Flint dug into a pocket and drew out the sum total of his winter’s wages from Solace: one gold coin. “Well, if I starve here, it doesn’t matter if I’m broke or not,” he reasoned, and tossed the coin into the honeylike fluid.

The liquid lit up as though a lamp burned deep within it, within the woody flesh of the oak. “Reorx!” Flint muttered, and grabbed Fleetfoot’s mane for support. The sweaty animal nuzzled him again, as if to encourage him. “Oh, all right,” he snapped, then continued more thoughtfully. “Maybe I should’ve tossed the coin into the flower; the lily seemed to be doing the speaking.” He touched one golden petal and…

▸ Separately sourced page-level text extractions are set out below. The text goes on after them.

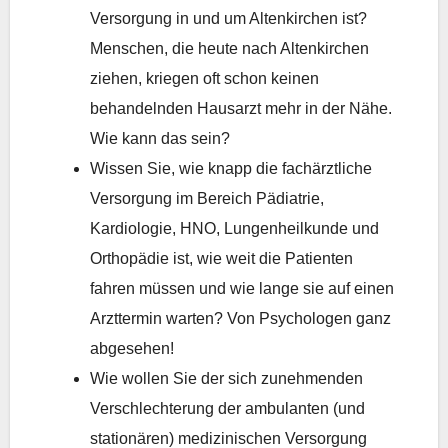
Versorgung in und um Altenkirchen ist?
Menschen, die heute nach Altenkirchen
ziehen, kriegen oft schon keinen
behandelnden Hausarzt mehr in der Nähe.
Wie kann das sein?
Wissen Sie, wie knapp die fachärztliche
Versorgung im Bereich Pädiatrie,
Kardiologie, HNO, Lungenheilkunde und
Orthopädie ist, wie weit die Patienten
fahren müssen und wie lange sie auf einen
Arzttermin warten? Von Psychologen ganz
abgesehen!
Wie wollen Sie der sich zunehmenden
Verschlechterung der ambulanten (und
stationären) medizinischen Versorgung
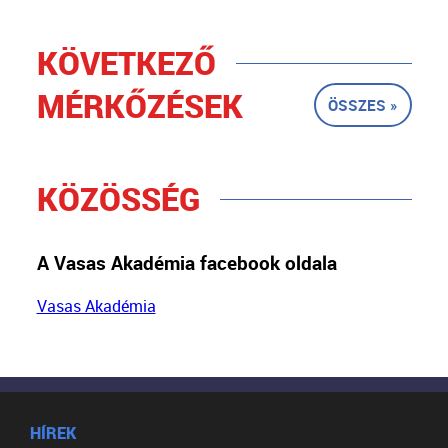
KÖVETKEZŐ
MÉRKŐZÉSEK
ÖSSZES »
KÖZÖSSÉG
A Vasas Akadémia facebook oldala
Vasas Akadémia
HÍREK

… Warmth suddenly flooded the dwarf’s body, and, turning to the mule-whom Flint now realized he had never appreciated for the dear, devoted creature that she was-he saw a similar warm glow glisten in Fleetfoot’s limpid eyes. Flint would later swear that the music of a hundred lutes filled the cavern at that moment. The room faded around them. Flint saw the mule’s heavy eyelids begin to close, and he let his own drift shut as well.

Suddenly the room grew noisy, and Flint felt stone, not wood, beneath his feet. His eyes flew open.

He stood, daubed in mud, pine needles, and mule sweat, embracing the odoriferous Fleetfoot. Around him, and slightly below, stood the open-mouthed figures of Tanis, Miral, and several elven courtiers. Flint gazed around him.